--- START ---

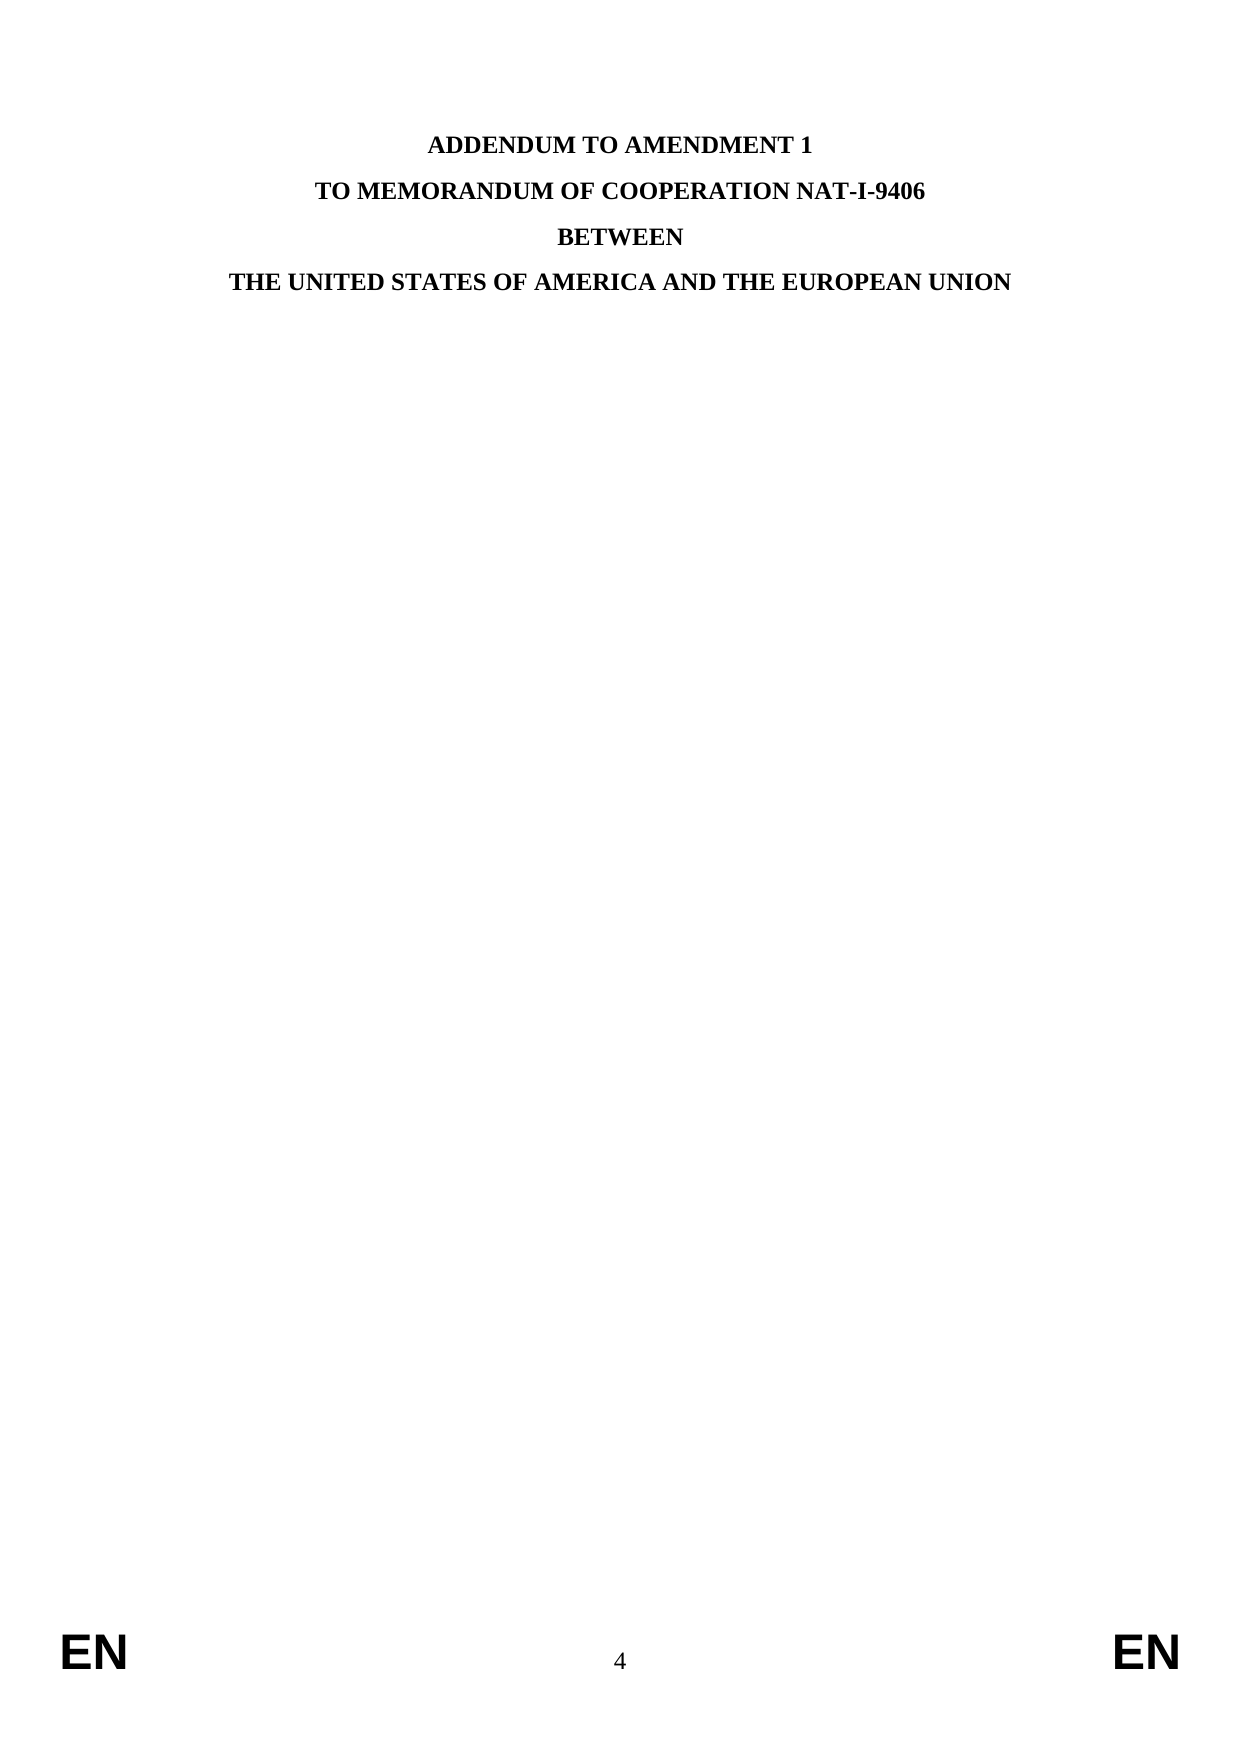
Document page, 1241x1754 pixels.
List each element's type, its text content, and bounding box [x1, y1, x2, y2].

text TO MEMORANDUM OF COOPERATION NAT-I-9406 [148, 176, 1093, 205]
text ADDENDUM TO AMENDMENT 1 [148, 131, 1093, 159]
text THE UNITED STATES OF AMERICA AND THE EUROPEAN UNION [148, 267, 1093, 296]
text BETWEEN [148, 222, 1093, 250]
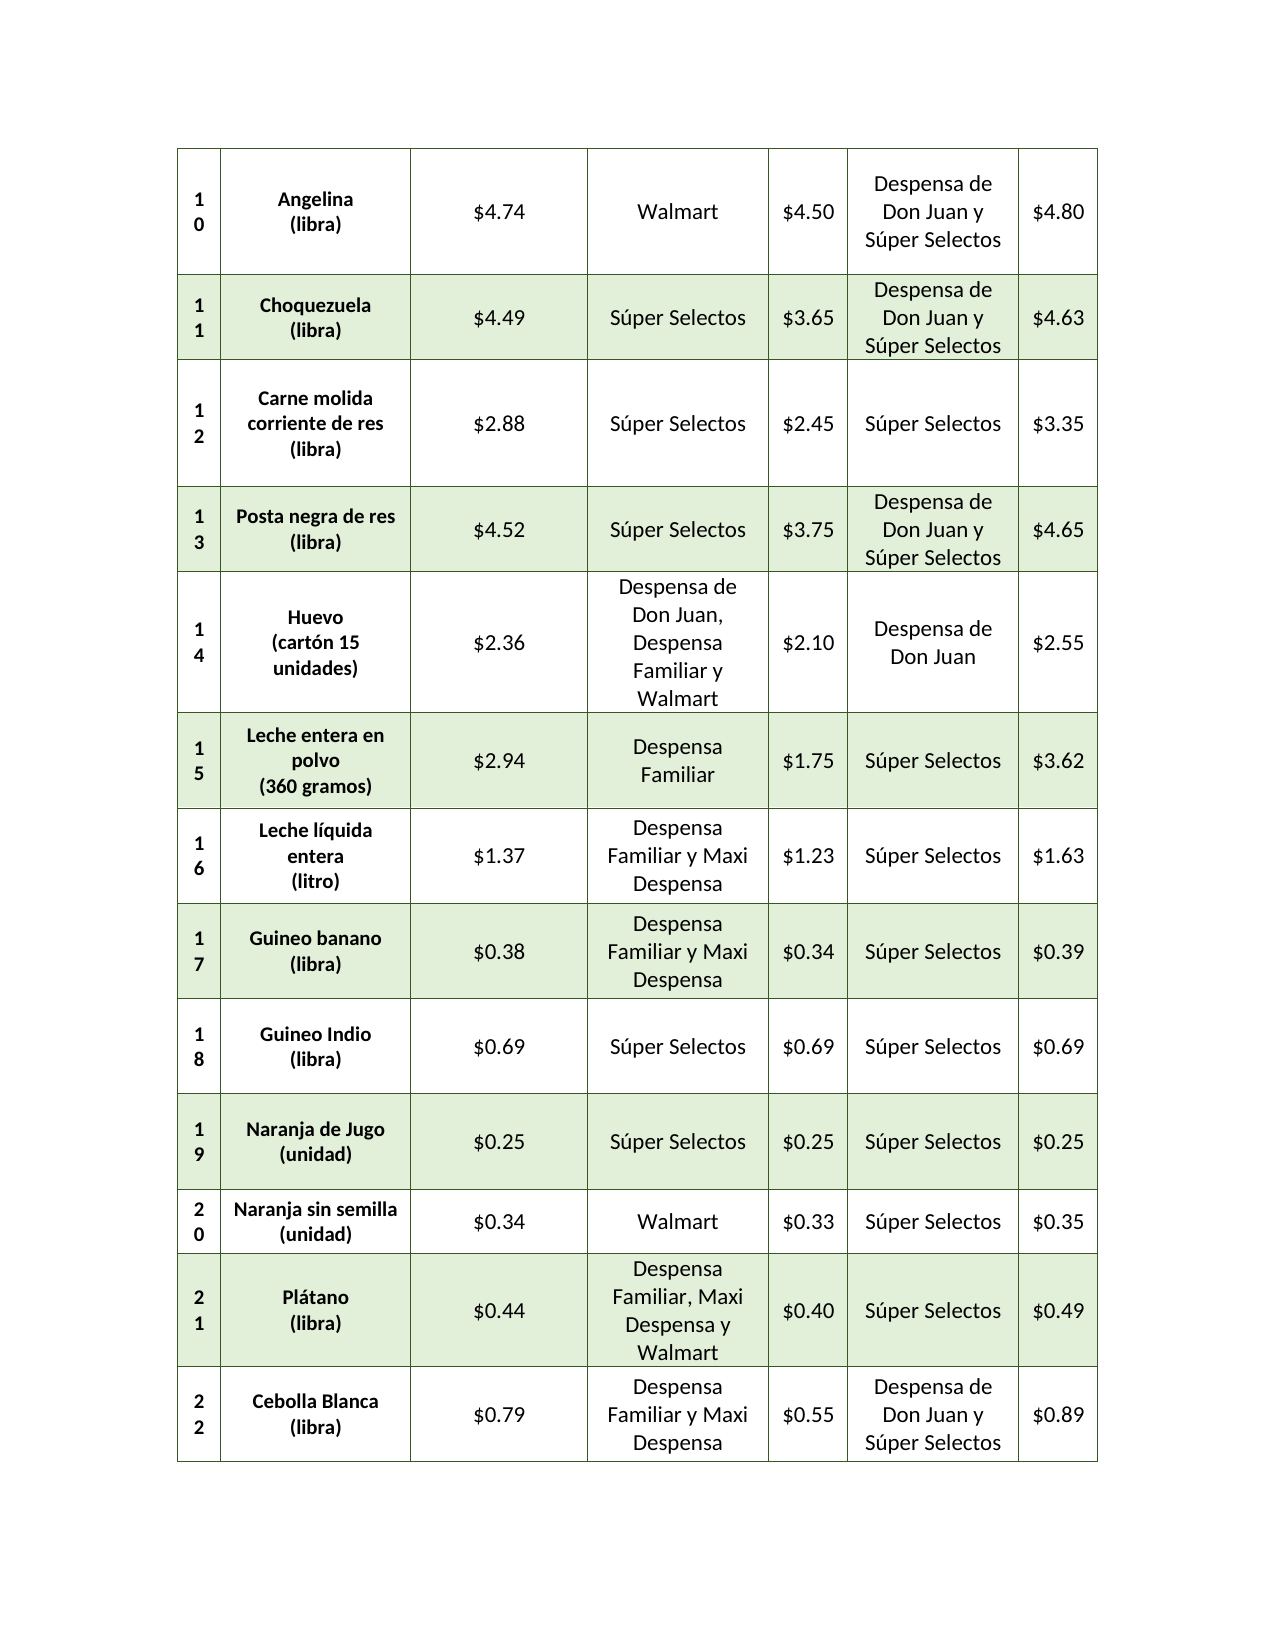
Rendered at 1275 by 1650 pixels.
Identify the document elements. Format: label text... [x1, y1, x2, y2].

table_cell Walmart [588, 149, 768, 274]
table_cell Despensa Familiar y Maxi Despensa [588, 904, 768, 998]
table_cell Súper Selectos [848, 999, 1018, 1093]
table_cell $3.65 [769, 275, 847, 359]
table_cell Súper Selectos [848, 713, 1018, 807]
table_cell $0.40 [769, 1254, 847, 1366]
table_cell Súper Selectos [848, 1190, 1018, 1253]
table_cell $0.34 [769, 904, 847, 998]
table_cell $0.25 [411, 1094, 587, 1189]
table_cell $3.35 [1019, 360, 1097, 486]
table_cell Leche entera en polvo (360 gramos) [221, 713, 410, 807]
table_cell $0.69 [1019, 999, 1097, 1093]
table_cell $0.25 [769, 1094, 847, 1189]
table_cell $2.10 [769, 572, 847, 712]
table_cell $0.49 [1019, 1254, 1097, 1366]
table_cell Despensa de Don Juan y Súper Selectos [848, 275, 1018, 359]
table_cell Walmart [588, 1190, 768, 1253]
table_cell Súper Selectos [848, 904, 1018, 998]
table_cell Posta negra de res (libra) [221, 487, 410, 571]
table_cell Súper Selectos [848, 1254, 1018, 1366]
table_cell Guineo banano (libra) [221, 904, 410, 998]
table_cell 18 [178, 999, 220, 1093]
table_cell $2.88 [411, 360, 587, 486]
table_cell $0.89 [1019, 1367, 1097, 1461]
table_cell $0.69 [411, 999, 587, 1093]
table_cell Carne molida corriente de res (libra) [221, 360, 410, 486]
table_cell 13 [178, 487, 220, 571]
table_cell $0.44 [411, 1254, 587, 1366]
table_cell Súper Selectos [848, 1094, 1018, 1189]
table_cell Despensa Familiar y Maxi Despensa [588, 809, 768, 903]
table_cell $0.35 [1019, 1190, 1097, 1253]
table_cell 16 [178, 809, 220, 903]
table_cell Angelina (libra) [221, 149, 410, 274]
table_cell $0.34 [411, 1190, 587, 1253]
table_cell 22 [178, 1367, 220, 1461]
table_cell $0.39 [1019, 904, 1097, 998]
table_cell 15 [178, 713, 220, 807]
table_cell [588, 1367, 768, 1461]
table_cell Despensa Familiar [588, 713, 768, 807]
table_cell 11 [178, 275, 220, 359]
table_cell Despensa Familiar, Maxi Despensa y Walmart [588, 1254, 768, 1366]
table_cell $0.55 [769, 1367, 847, 1461]
table_cell $1.63 [1019, 809, 1097, 903]
table_cell $2.94 [411, 713, 587, 807]
table_cell $2.45 [769, 360, 847, 486]
table_cell Súper Selectos [848, 360, 1018, 486]
table_cell Cebolla Blanca (libra) [221, 1367, 410, 1461]
table_cell $4.80 [1019, 149, 1097, 274]
table_cell Choquezuela (libra) [221, 275, 410, 359]
table_cell $0.25 [1019, 1094, 1097, 1189]
table_cell $3.75 [769, 487, 847, 571]
table_cell 12 [178, 360, 220, 486]
table_cell Naranja sin semilla (unidad) [221, 1190, 410, 1253]
table_cell $2.36 [411, 572, 587, 712]
table_cell Súper Selectos [588, 999, 768, 1093]
table_cell Leche líquida entera (litro) [221, 809, 410, 903]
table_cell $4.74 [411, 149, 587, 274]
table_cell $0.38 [411, 904, 587, 998]
table_cell Súper Selectos [588, 360, 768, 486]
table_cell $2.55 [1019, 572, 1097, 712]
table_cell 21 [178, 1254, 220, 1366]
table_cell 10 [178, 149, 220, 274]
table_cell $1.23 [769, 809, 847, 903]
table_cell Despensa de Don Juan [848, 572, 1018, 712]
table_cell Despensa de Don Juan y Súper Selectos [848, 487, 1018, 571]
table_cell Naranja de Jugo (unidad) [221, 1094, 410, 1189]
table_cell Súper Selectos [588, 1094, 768, 1189]
table_cell 14 [178, 572, 220, 712]
table_cell 17 [178, 904, 220, 998]
table_cell 20 [178, 1190, 220, 1253]
table_cell Súper Selectos [848, 809, 1018, 903]
table_cell Súper Selectos [588, 487, 768, 571]
table_cell Huevo (cartón 15 unidades) [221, 572, 410, 712]
table_cell $0.69 [769, 999, 847, 1093]
table_cell Plátano (libra) [221, 1254, 410, 1366]
table_cell $1.75 [769, 713, 847, 807]
table_cell Súper Selectos [588, 275, 768, 359]
table_cell $4.52 [411, 487, 587, 571]
table_cell $0.33 [769, 1190, 847, 1253]
table_cell $4.63 [1019, 275, 1097, 359]
table_cell $4.65 [1019, 487, 1097, 571]
table_cell Guineo Indio (libra) [221, 999, 410, 1093]
table_cell $1.37 [411, 809, 587, 903]
table_cell Despensa de Don Juan y Súper Selectos [848, 1367, 1018, 1461]
table_cell 19 [178, 1094, 220, 1189]
table_cell $4.49 [411, 275, 587, 359]
table_cell $0.79 [411, 1367, 587, 1461]
table_cell $3.62 [1019, 713, 1097, 807]
table_cell $4.50 [769, 149, 847, 274]
table_cell Despensa de Don Juan, Despensa Familiar y Walmart [588, 572, 768, 712]
table_cell Despensa de Don Juan y Súper Selectos [848, 149, 1018, 274]
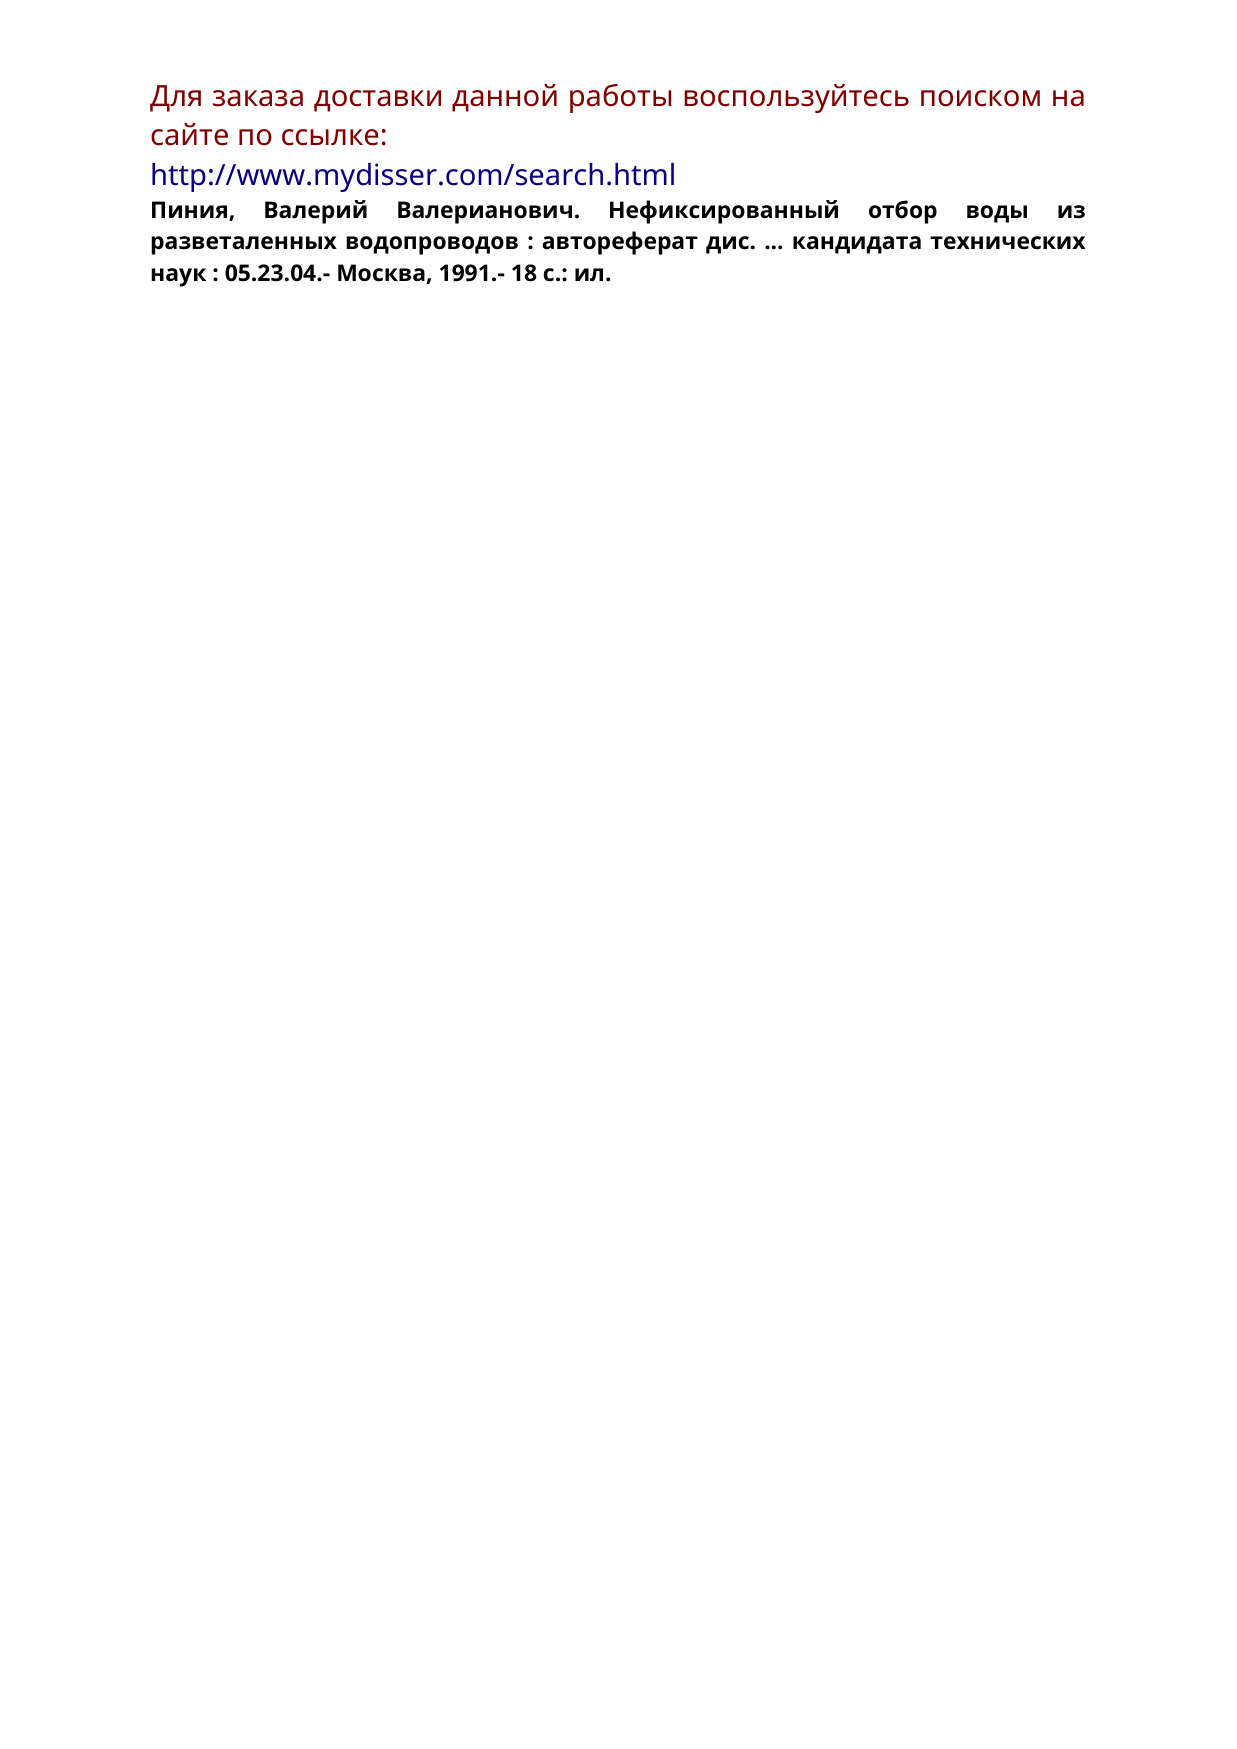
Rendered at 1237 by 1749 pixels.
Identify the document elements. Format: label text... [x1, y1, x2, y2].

text Пиния, Валерий Валерианович. Нефиксированный отбор воды из разветаленных водопроводов : автореферат дис. ... кандидата технических наук : 05.23.04.- Москва, 1991.- 18 с.: ил. [150, 194, 1086, 288]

--- END ---

_About this exercise_. Give back, exactly as written, the lines from the top of the material through the line with "Rendered at 1275 by 1650 pixels.", ends included and pictures left aside.

_Result for this task_.
Document page, 1241x1754 pixels.
List each element's type, its text content, and bounding box [x1, y1, x2, y2].

text TO MEMORANDUM OF COOPERATION NAT-I-9406 [148, 176, 1093, 205]
text ADDENDUM TO AMENDMENT 1 [148, 131, 1093, 159]
text THE UNITED STATES OF AMERICA AND THE EUROPEAN UNION [148, 267, 1093, 296]
text BETWEEN [148, 222, 1093, 250]
Rendered at 1275 by 1650 pixels.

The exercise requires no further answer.